The runbook assembles system_prompt and user_message (context inlined, since file_access = False). The harness appends _SUBMIT_INSTRUCTIONS to the system prompt — telling the orchestrator to explore and then call submit_review exactly once — and passes the user message as a single HumanMessage. One orchestrator, one submit call.

Output Format

A LangChain StructuredTool whose args_schema is the requested output_schema:

def _make_submit_tool(output_schema: type[BaseModel]):
    captured: list[BaseModel] = []

    def submit_review(**kwargs) -> str:
        obj = output_schema(**kwargs)
        captured.append(obj)
        return "Result submitted."

    tool = StructuredTool.from_function(
        func=submit_review,
        name="submit_review",
        args_schema=output_schema,
        handle_validation_error=True,
    )
    return tool, captured

The LLM sees the full schema with its constraints (for code review: severity, category, recommendation enums)
handle_validation_error=True — validation errors are returned as a ToolMessage and the LLM retries
If submit_review is never called: RuntimeError — the review fails

File Access

Provided by FilesystemBackend(root_dir=settings.context.project_dir):

Tool	Description
`read_file(path)`	Read file content
`ls(path)`	List directory
`grep(pattern, path)`	Regex search
`glob(pattern)`	File pattern matching

The orchestrator decides autonomously which files to read — it can explore beyond the inlined context.

Token Tracking

Via a LangChain BaseCallbackHandler (_TokenCounter) wired in as a callback on agent.invoke().
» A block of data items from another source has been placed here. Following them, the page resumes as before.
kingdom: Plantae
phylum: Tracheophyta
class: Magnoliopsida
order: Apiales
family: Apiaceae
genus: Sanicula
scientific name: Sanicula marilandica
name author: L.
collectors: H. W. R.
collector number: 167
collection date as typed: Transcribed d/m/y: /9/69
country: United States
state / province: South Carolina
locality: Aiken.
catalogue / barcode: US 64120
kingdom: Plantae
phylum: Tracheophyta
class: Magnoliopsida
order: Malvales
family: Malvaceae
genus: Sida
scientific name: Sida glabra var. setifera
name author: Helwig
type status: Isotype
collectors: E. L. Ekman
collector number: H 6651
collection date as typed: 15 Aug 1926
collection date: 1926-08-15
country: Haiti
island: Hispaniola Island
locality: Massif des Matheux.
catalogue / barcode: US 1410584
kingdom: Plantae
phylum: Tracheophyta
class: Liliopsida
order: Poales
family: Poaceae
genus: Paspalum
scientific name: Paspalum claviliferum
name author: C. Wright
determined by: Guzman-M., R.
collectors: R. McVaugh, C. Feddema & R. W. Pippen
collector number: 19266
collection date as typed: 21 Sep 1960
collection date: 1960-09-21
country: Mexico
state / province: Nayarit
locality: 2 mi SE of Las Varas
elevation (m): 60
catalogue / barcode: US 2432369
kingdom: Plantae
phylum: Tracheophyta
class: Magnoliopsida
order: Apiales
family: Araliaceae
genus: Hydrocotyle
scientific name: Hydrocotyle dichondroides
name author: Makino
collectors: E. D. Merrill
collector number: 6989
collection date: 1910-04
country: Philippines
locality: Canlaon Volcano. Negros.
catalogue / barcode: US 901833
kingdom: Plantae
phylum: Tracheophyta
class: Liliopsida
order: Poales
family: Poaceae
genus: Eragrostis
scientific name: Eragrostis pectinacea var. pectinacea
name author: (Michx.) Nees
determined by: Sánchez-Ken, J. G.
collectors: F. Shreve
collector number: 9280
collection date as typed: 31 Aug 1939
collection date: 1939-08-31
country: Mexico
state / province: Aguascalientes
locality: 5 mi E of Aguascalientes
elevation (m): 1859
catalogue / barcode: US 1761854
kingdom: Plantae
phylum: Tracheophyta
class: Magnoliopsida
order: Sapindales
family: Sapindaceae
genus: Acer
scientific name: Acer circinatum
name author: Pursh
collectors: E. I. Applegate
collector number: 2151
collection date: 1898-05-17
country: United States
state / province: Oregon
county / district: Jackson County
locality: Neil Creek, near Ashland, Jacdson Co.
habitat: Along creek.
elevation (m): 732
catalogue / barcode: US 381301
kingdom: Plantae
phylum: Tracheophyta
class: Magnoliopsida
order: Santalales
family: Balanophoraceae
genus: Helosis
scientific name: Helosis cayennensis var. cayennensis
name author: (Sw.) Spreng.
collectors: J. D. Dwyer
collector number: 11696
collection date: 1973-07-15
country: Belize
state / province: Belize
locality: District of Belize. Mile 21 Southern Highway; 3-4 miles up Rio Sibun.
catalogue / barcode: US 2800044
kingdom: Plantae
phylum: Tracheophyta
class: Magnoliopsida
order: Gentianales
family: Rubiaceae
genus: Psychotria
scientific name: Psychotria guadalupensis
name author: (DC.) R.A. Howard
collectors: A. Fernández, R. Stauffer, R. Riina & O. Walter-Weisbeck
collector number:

It sums input/output tokens across every LLM call and the harness returns them as a Usage:

class _TokenCounter(BaseCallbackHandler):
    input_tokens: int = 0
    output_tokens: int = 0

    def on_llm_end(self, response: LangchainLLMResult, **kwargs):
        # Prefer message.usage_metadata (newer langchain)
        # Fallback to generation_info.token_usage (older langchain)

Error Handling

Situation	Behavior
submit_review not called	`RuntimeError` — no result produced (tokens wasted)
Multiple submit_review calls	Uses first captured result, logs warning
LLM API error	Exception propagates to the runner
Infinite tool loop	No built-in limit (risk)
Token budget exceeded	No limit (risk)

Pros and Cons

Pros	Cons
LLM orchestrator — flexible workflow	Highest token usage of the harnesses
File exploration — reads only what’s needed	No max_iterations (could loop)
`submit_review` args_schema = output_schema	4 heavy dependencies
Can adapt strategy per run	Unpredictable execution time
submit_review with validation retry	Least predictable cost

[!WARNING] DeepAgents is the least reliable harness. The orchestrator sometimes skips submit_review, especially with sparse prompts or large diffs. Use pydantic for production.